A week before the concert he wanted to hear the cadenza again. I played it and floundered in the passage; he again, this time a little ill-naturedly, told me to change it. I did so, but the new passage did not satisfy me; I therefore studied the other, and zealously, but was not quite sure of it. When the cadenza was reached in the public concert Beethoven quietly sat down. I could not persuade myself to choose the easier one.
When I boldly began the more difficult one, Beethoven violently jerked his chair; but the cadenza went through all right and Beethoven was so delighted that he shouted ‘Bravo!’ loudly. This electrified the entire audience and at once gave me a standing among the artists. Afterwards, while expressing his satisfaction he added: ‘But all the same you are willful! If you had made a slip in the passage I would never have given you another lesson!” (Thayer: 355)
Imagine being there! It must have been marvellous!!!
With respect to Beethoven’s first three works in this category, Thayer further has to report that the first two were performed in Berlin and Frankfort/Main within two yeas and the third in Berlin in late 1804, while Piano Concerto No. 3 was published by the Kunst-und Industrie-Comptoir in 1804 and dedicated to Prince Louis Ferdinand of Prussia, Beethoven’s cherished “royal pianist” friend.
There can only be added one more not with respect to the first Piano Concertos, namely by Ries who reported:
“I recall only two instances in which Beethoven told me to add a few notes to his composition: once in the theme of the rondo of the ‘Sonate Pathetique’ (Op. 13) and again in the theme of the rondo of his first Concerto in C major, where he gave me some passages in double notes to make it more brilliant. He played this last rondo, in fact, with a expression peculiar to himself.. . . ” (Thayer: 367).
As far as first references to Beethoven’s Fourth Piano Concerto are concerned, Barry Cooper reports with respect to early 1804:
“Amongst first sketches for Leonore are very early ones for three major works that were not completed for several years and had to wait until 1808 for their public premiere: the Fifth and Sixth Symphonies, and the Fourth Piano Concerto” (Cooper: 138).

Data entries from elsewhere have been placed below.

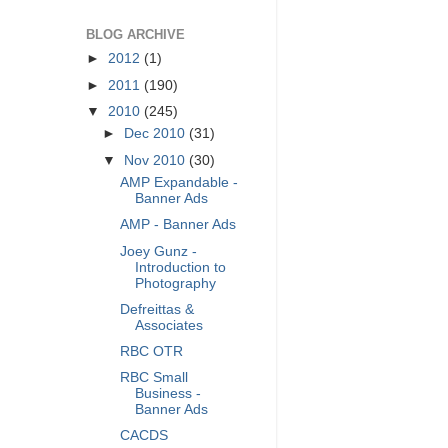
BLOG ARCHIVE
►
2012
(1)
►
2011
(190)
▼
2010
(245)
►
Dec 2010
(31)
▼
Nov 2010
(30)
AMP Expandable -
Banner Ads
AMP - Banner Ads
Joey Gunz -
Introduction to
Photography
Defreittas &
Associates
RBC OTR
RBC Small
Business -
Banner Ads
CACDS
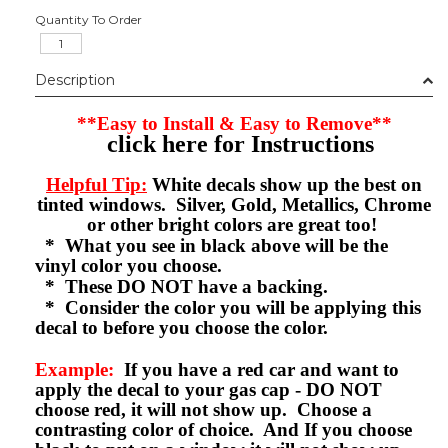
Quantity To Order
Description
**Easy to Install & Easy to Remove**
click here for Instructions
Helpful Tip:
White decals show up the best on
tinted windows. Silver, Gold, Metallics, Chrome
or other bright colors are great too!
* What you see in black above will be the
vinyl color you choose.
* These DO NOT have a backing.
* Consider the color you will be applying this
decal to before you choose the color.
Example:
If you have a red car and want to
apply the decal to your gas cap - DO NOT
choose red, it will not show up. Choose a
contrasting color of choice. And If you choose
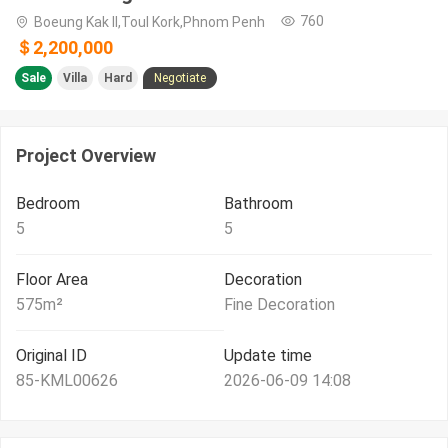
760
Boeung Kak II,Toul Kork,Phnom Penh
＄2,200,000
Sale
Villa
Hard
Negotiate
Project Overview
Bedroom
Bathroom
5
5
Floor Area
Decoration
575
m²
Fine Decoration
Original ID
Update time
85-KML00626
2026-06-09 14:08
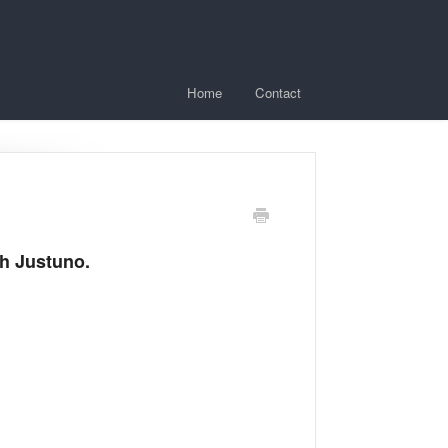
Home
Contact
ith Justuno.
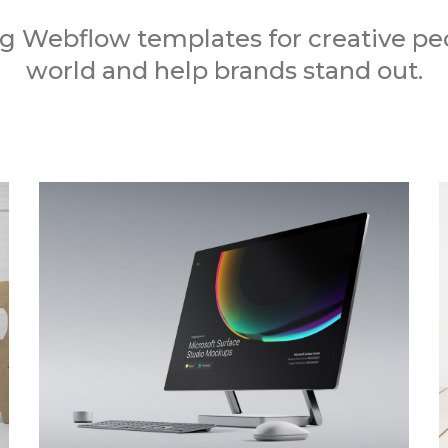
 Webflow templates for creative peo
world and help brands stand out.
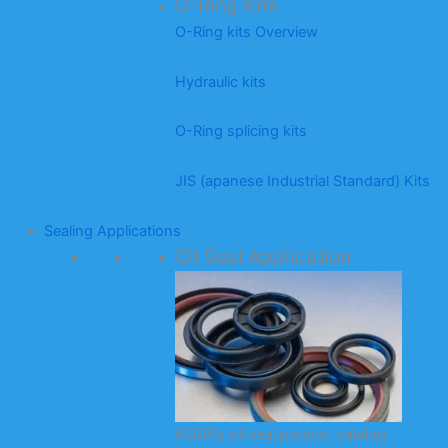
O-Ring Kits
O-Ring kits Overview
Hydraulic kits
O-Ring splicing kits
JIS (apanese Industrial Standard) Kits
Sealing Applications
Oil Seal Application
KODA’s oil seal product catalog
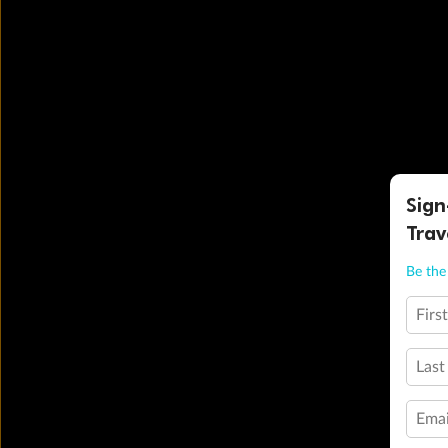
Sign
Trav
Be the 
Firs
Last
Emai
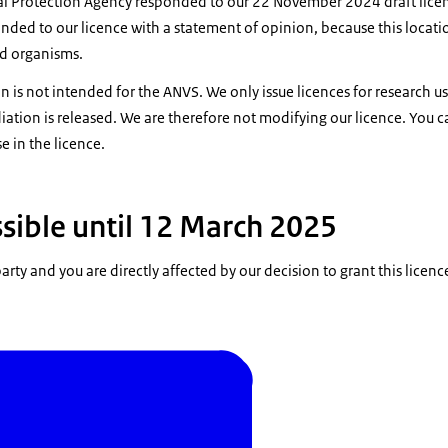
l Protection Agency responded to our 22 November 2024 draft lice
ded to our licence with a statement of opinion, because this locatio
ed organisms.
n is not intended for the ANVS. We only issue licences for research u
iation is released. We are therefore not modifying our licence. You c
 in the licence.
sible until 12 March 2025
party and you are directly affected by our decision to grant this licenc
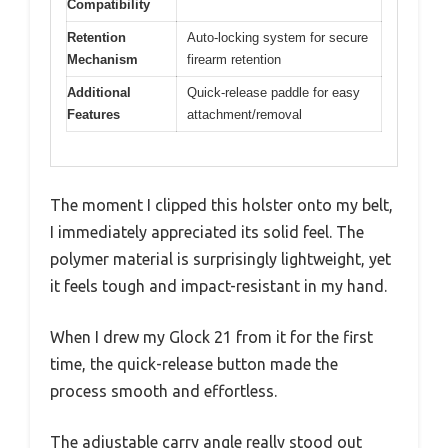
Compatibility
Retention
Auto-locking system for secure
Mechanism
firearm retention
Additional
Quick-release paddle for easy
Features
attachment/removal
The moment I clipped this holster onto my belt,
I immediately appreciated its solid feel. The
polymer material is surprisingly lightweight, yet
it feels tough and impact-resistant in my hand.
When I drew my Glock 21 from it for the first
time, the quick-release button made the
process smooth and effortless.
The adjustable carry angle really stood out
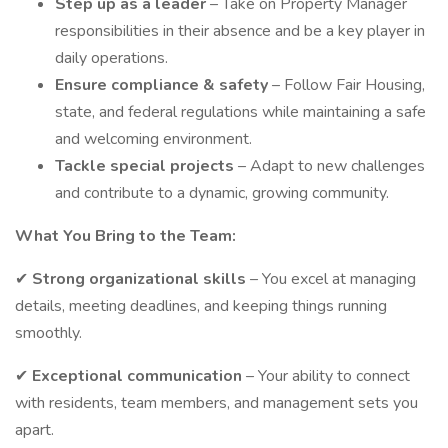
Step up as a leader
– Take on Property Manager
responsibilities in their absence and be a key player in
daily operations.
Ensure compliance & safety
– Follow Fair Housing,
state, and federal regulations while maintaining a safe
and welcoming environment.
Tackle special projects
– Adapt to new challenges
and contribute to a dynamic, growing community.
What You Bring to the Team:
✔
Strong organizational skills
– You excel at managing
details, meeting deadlines, and keeping things running
smoothly.
✔
Exceptional communication
– Your ability to connect
with residents, team members, and management sets you
apart.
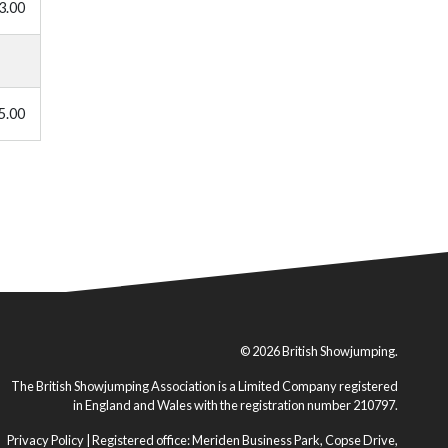
3.00
5.00
© 2026 British Showjumping.
The British Showjumping Association is a Limited Company registered
in England and Wales with the registration number 210797.
Privacy Policy
| Registered office: Meriden Business Park, Copse Drive,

Cooper further reports that the sequence in which Beethoven worked on his major works of that period in the year 1806 saw him beginning with his work on his Fourth Piano Concerto, namely after the revision of his opera Fidelio/Leonore (thus in winter and spring of 1806). (Thayer places Beethoven’s start of his work on this Piano Concerto into the year 1805 [Thayer: 392]). Cooper further explains that during this period, Beethoven was not using a sketchbook, but rather only loose leaves, and that many of them may have been lost, so that the progress he made with this work can not be easily traced. His first sketch from the beginning of 1804 was supposed to only have stretched over five bars, that on July 5, 1806, however, a first score was completed, since Beethoven offered this work to Breitkopf and Härtel in his letter of July 5, 1806 (Cooper: 155).